Reactive Efforts: If you’re curious about transaction log activity for open transactions, Paul Randal has a script at Script: open transactions with text and plans.
Spiky Activity: It’s not too difficult to find infrequent activities that write a lot of data to the transaction log; activities like data warehouse ETLs, or index rebuilds. Use a trace or extended events to look for statements with large values for “writes”.
Scalability of OLTP Workloads
WRITELOG waits are a scalability challenge for OLTP workloads under load. Chris Adkin has a lot of experience tuning SQL Server for high-volume OLTP workloads. So I’m going to follow his advice when he writes we should minimize the amount logging generated. And because I can’t improve something if I can’t measure it, I wonder what’s generating the most logging? OLTP workloads are characterized by frequent tiny transactions so I want to measure that activity without filters, but I want to have as little impact to the system as I can. That’s my challenge.
Getting #SQLHelp
So I asked twitter. And I got some great advice from Erin Stellato:
Erin also pointed out that the UI warns you that it’s a very high volume event.

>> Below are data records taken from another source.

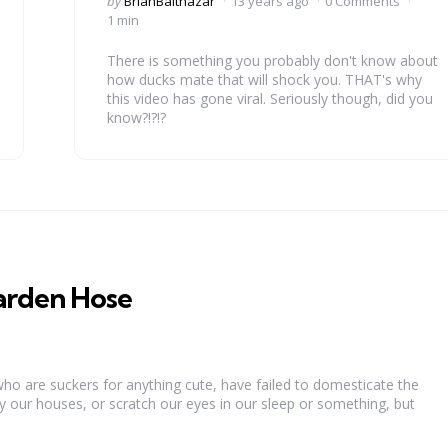
by
BrianBalthazar
13 years ago
0 Comments
by
1 min
There is something you probably don't know about
how ducks mate that will shock you. THAT's why
this video has gone viral. Seriously though, did you
know?!?!?
arden Hose
 are suckers for anything cute, have failed to domesticate the
y our houses, or scratch our eyes in our sleep or something, but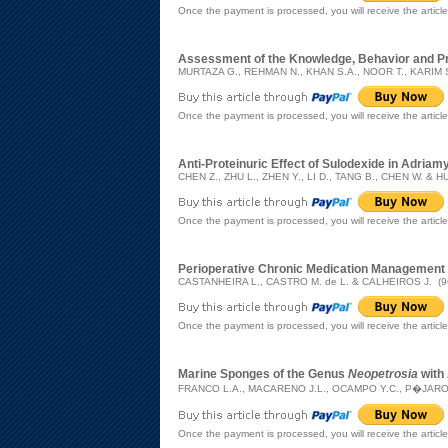
Once the payment is processed, you will receive the articl
Assessment of the Knowledge, Behavior and Pra
MURTAZA G., REHMAN N., KHAN S.A., NOOR T., KARIM S
Once the payment is processed, you will receive the articl
Anti-Proteinuric Effect of Sulodexide in Adria
CHEN Z., ZHU L., ZHEN Y., LI D., TANG B., CHEN W. & HU
Once the payment is processed, you will receive the articl
Perioperative Chronic Medication Management
CASTANHEIRA L., CASTRO M. de L. & CALHEIROS J. (9
Once the payment is processed, you will receive the articl
Marine Sponges of the Genus
Neopetrosia
with 
FRANCO L.A., MACARENO J.L., OCAMPO Y.C., P�JARO I
Once the payment is processed, you will receive the articl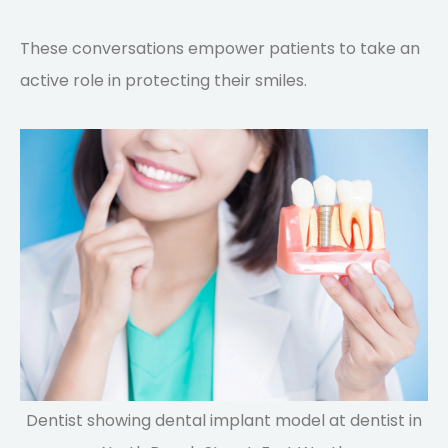
These conversations empower patients to take an
active role in protecting their smiles.
Dentist showing dental implant model at dentist in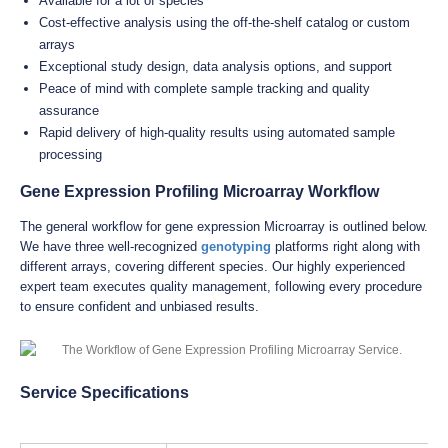
Available for a lot of species
Cost-effective analysis using the off-the-shelf catalog or custom
arrays
Exceptional study design, data analysis options, and support
Peace of mind with complete sample tracking and quality
assurance
Rapid delivery of high-quality results using automated sample
processing
Gene Expression Profiling Microarray Workflow
The general workflow for gene expression Microarray is outlined below.
We have three well-recognized
genotyping
platforms right along with
different arrays, covering different species. Our highly experienced
expert team executes quality management, following every procedure
to ensure confident and unbiased results.
Service Specifications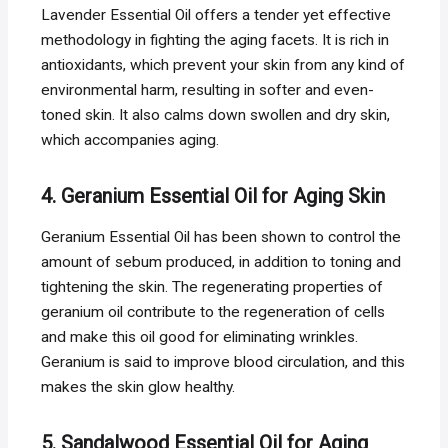
Lavender Essential Oil offers a tender yet effective
methodology in fighting the aging facets. It is rich in
antioxidants, which prevent your skin from any kind of
environmental harm, resulting in softer and even-
toned skin. It also calms down swollen and dry skin,
which accompanies aging.
4. Geranium Essential Oil for Aging Skin
Geranium Essential Oil has been shown to control the
amount of sebum produced, in addition to toning and
tightening the skin. The regenerating properties of
geranium oil contribute to the regeneration of cells
and make this oil good for eliminating wrinkles.
Geranium is said to improve blood circulation, and this
makes the skin glow healthy.
5. Sandalwood Essential Oil for Aging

Combining fn_dblog With Extended Events
So to avoid that kind of volume, I got the idea to read straight from the transaction log and combine that with a lighter extended events session to get the SQL text. The transaction_id
captured by the extended events session corresponds to the XAct ID
column in fn_dblog
.
Here’s how that went:
The Script
The details for this script are kind of fussy, but it all comes together in a solution that won’t drag a server down. Care is still recommended; start with 10 seconds and go from there.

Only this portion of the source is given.